[Collection entries]
▼▼▼

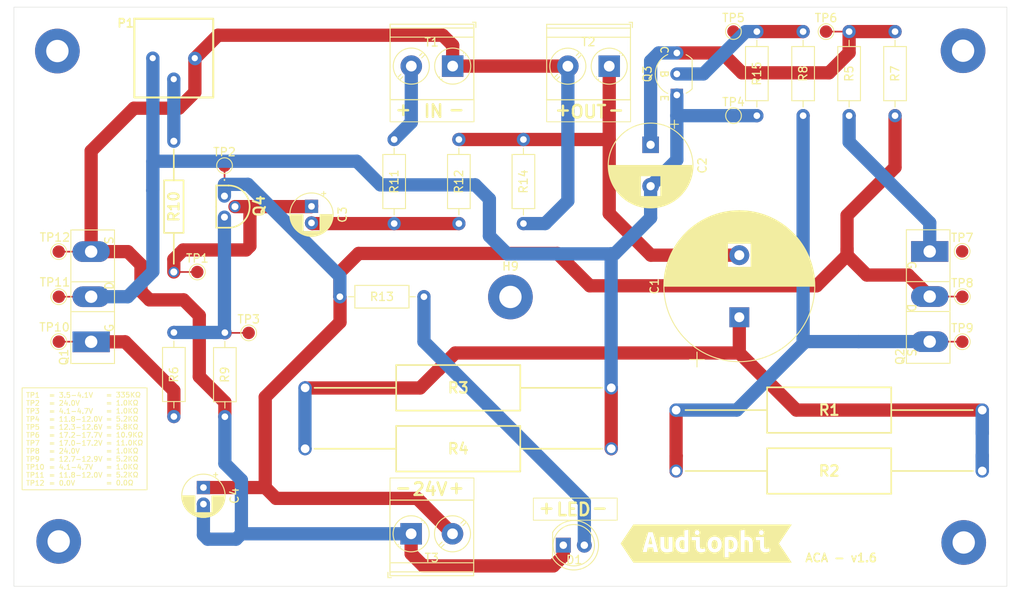
<source format=kicad_pcb>
(kicad_pcb
	(version 20240108)
	(generator "pcbnew")
	(generator_version "8.0")
	(general
		(thickness 1.6)
		(legacy_teardrops no)
	)
	(paper "A4")
	(layers
		(0 "F.Cu" signal)
		(31 "B.Cu" signal)
		(32 "B.Adhes" user "B.Adhesive")
		(33 "F.Adhes" user "F.Adhesive")
		(34 "B.Paste" user)
		(35 "F.Paste" user)
		(36 "B.SilkS" user "B.Silkscreen")
		(37 "F.SilkS" user "F.Silkscreen")
		(38 "B.Mask" user)
		(39 "F.Mask" user)
		(40 "Dwgs.User" user "User.Drawings")
		(41 "Cmts.User" user "User.Comments")
		(42 "Eco1.User" user "User.Eco1")
		(43 "Eco2.User" user "User.Eco2")
		(44 "Edge.Cuts" user)
		(45 "Margin" user)
		(46 "B.CrtYd" user "B.Courtyard")
		(47 "F.CrtYd" user "F.Courtyard")
		(48 "B.Fab" user)
		(49 "F.Fab" user)
		(50 "User.1" user)
		(51 "User.2" user)
		(52 "User.3" user)
		(53 "User.4" user)
		(54 "User.5" user)
		(55 "User.6" user)
		(56 "User.7" user)
		(57 "User.8" user)
		(58 "User.9" user)
	)
	(setup
		(pad_to_mask_clearance 0)
		(allow_soldermask_bridges_in_footprints no)
		(pcbplotparams
			(layerselection 0x00010fc_ffffffff)
			(plot_on_all_layers_selection 0x0000000_00000000)
			(disableapertmacros no)
			(usegerberextensions no)
			(usegerberattributes yes)
			(usegerberadvancedattributes yes)
			(creategerberjobfile yes)
			(dashed_line_dash_ratio 12.000000)
			(dashed_line_gap_ratio 3.000000)
			(svgprecision 4)
			(plotframeref no)
			(viasonmask no)
			(mode 1)
			(useauxorigin no)
			(hpglpennumber 1)
			(hpglpenspeed 20)
			(hpglpendiameter 15.000000)
			(pdf_front_fp_property_popups yes)
			(pdf_back_fp_property_popups yes)
			(dxfpolygonmode yes)
			(dxfimperialunits yes)
			(dxfusepcbnewfont yes)
			(psnegative no)
			(psa4output no)
			(plotreference yes)
			(plotvalue yes)
			(plotfptext yes)
			(plotinvisibletext no)
			(sketchpadsonfab no)
			(subtractmaskfromsilk no)
			(outputformat 1)
			(mirror no)
			(drillshape 1)
			(scaleselection 1)
			(outputdirectory "")
		)
	)
	(net 0 "")
	(footprint "TestPoint:TestPoint_Pad_D1.5mm" (layer "F.Cu") (at 78.27 98.17))
	(footprint "Resistor_THT:R_Axial_DIN0207_L6.3mm_D2.5mm_P10.16mm_Horizontal" (layer "F.Cu") (at 173.78 60.7 -90))
	(footprint "TestPoint:TestPoint_Pad_D1.5mm" (layer "F.Cu") (at 187.44 87.26))
	(footprint "kibuzzard-673FAD82" (layer "F.Cu") (at 156.51 122.57))
	(footprint "TestPoint:TestPoint_Pad_D1.5mm" (layer "F.Cu") (at 187.46 92.74))
	(footprint "TestPoint:TestPoint_Pad_D1.5mm" (layer "F.Cu") (at 101.22 97.11))
	(footprint "Samacsys:RESAD3700W85L1500D550" (layer "F.Cu") (at 152.8705 106.44))
	(footprint "PCM_Package_TO_SOT_THT_AKL:TO-92_Inline_Wide_EBC" (layer "F.Cu") (at 152.96 68.36 90))
	(footprint "PCM_Capacitor_THT_AKL:CP_Radial_D18.0mm_P7.50mm" (layer "F.Cu") (at 160.51 95.22 90))
	(footprint "TestPoint:TestPoint_Pad_D1.5mm" (layer "F.Cu") (at 159.8 60.69))
	(footprint "Resistor_THT:R_Axial_DIN0207_L6.3mm_D2.5mm_P10.16mm_Horizontal" (layer "F.Cu") (at 126.62 83.9 90))
	(footprint "Resistor_THT:R_Axial_DIN0207_L6.3mm_D2.5mm_P10.16mm_Horizontal" (layer "F.Cu") (at 112.24 92.74))
	(footprint "Samacsys:RESAD3700W85L1500D550" (layer "F.Cu") (at 108.0405 103.75))
	(footprint "Resistor_THT:R_Axial_DIN0207_L6.3mm_D2.5mm_P10.16mm_Horizontal" (layer "F.Cu") (at 179.33 70.86 90))
	(footprint "PCM_Package_TO_SOT_THT_AKL:TO-247-3_Vertical_GDS" (layer "F.Cu") (at 183.52 87.27 -90))
	(footprint "MountingHole:MountingHole_2.7mm_Pad" (layer "F.Cu") (at 187.55 63.01))
	(footprint "TestPoint:TestPoint_Pad_D1.5mm" (layer "F.Cu") (at 78.27 92.74))
	(footprint "Resistor_THT:R_Axial_DIN0207_L6.3mm_D2.5mm_P10.16mm_Horizontal" (layer "F.Cu") (at 118.8 73.74 -90))
	(footprint "Samacsys:RESAD3700W85L1500D550" (layer "F.Cu") (at 152.8705 113.8))
	(footprint "Samacsys:2SK170" (layer "F.Cu") (at 98.29 80.58 -90))
	(footprint "MountingHole:MountingHole_2.7mm_Pad" (layer "F.Cu") (at 78.1 63.05))
	(footprint "MountingHole:MountingHole_2.7mm_Pad" (layer "F.Cu") (at 132.85 92.77))
	(footprint "TestPoint:TestPoint_Pad_D1.5mm" (layer "F.Cu") (at 98.3 76.9))
	(footprint "Resistor_THT:R_Axial_DIN0207_L6.3mm_D2.5mm_P10.16mm_Horizontal" (layer "F.Cu") (at 168.22 60.7 -90))
	(footprint "Capacitor_THT:CP_Radial_D5.0mm_P2.00mm" (layer "F.Cu") (at 108.81 81.82 -90))
	(footprint "TerminalBlock_Phoenix:TerminalBlock_Phoenix_PT-1,5-2-5.0-H_1x02_P5.00mm_Horizontal" (layer "F.Cu") (at 120.85 121.39))
	(footprint "TestPoint:TestPoint_Pad_D1.5mm" (layer "F.Cu") (at 95.01 89.75))
	(footprint "Resistor_THT:R_Axial_DIN0207_L6.3mm_D2.5mm_P10.16mm_Horizontal" (layer "F.Cu") (at 98.34 97.08 -90))
	(footprint "Capacitor_THT:CP_Radial_D10.0mm_P5.00mm"
		(layer "F.Cu")
		(uuid "a4b18a59-3563-46f1-aed4-0ed5ac54f9e7")
		(at 149.79 74.38 -90)
		(descr "CP, Radial series, Radial, pin pitch=5.00mm, , diameter=10mm, Electrolytic Capacitor")
		(tags "CP Radial series Radial pin pitch 5.00mm  diameter 10mm Electrolytic Capacitor")
		(property "Reference" "C2"
			(at 2.5 -6.25 90)
			(layer "F.SilkS")
			(uuid "4d3e304a-64e1-46fc-8db8-0bd6bac867df")
			(effects
				(font
					(size 1 1)
					(thickness 0.15)
				)
			)
		)
		(property "Value" "1000uF, 16V"
			(at 2.5 6.25 90)
			(layer "F.Fab")
			(uuid "49ed1f9f-67fe-456c-9062-1e92ac750276")
			(effects
				(font
					(size 1 1)
					(thickness 0.15)
				)
			)
		)
	
... [167661 chars truncated]
</source>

▲▲▲

* Your goal
Give the number of lines above that hold the word "Adhes", and nothing more.

* Expected output
2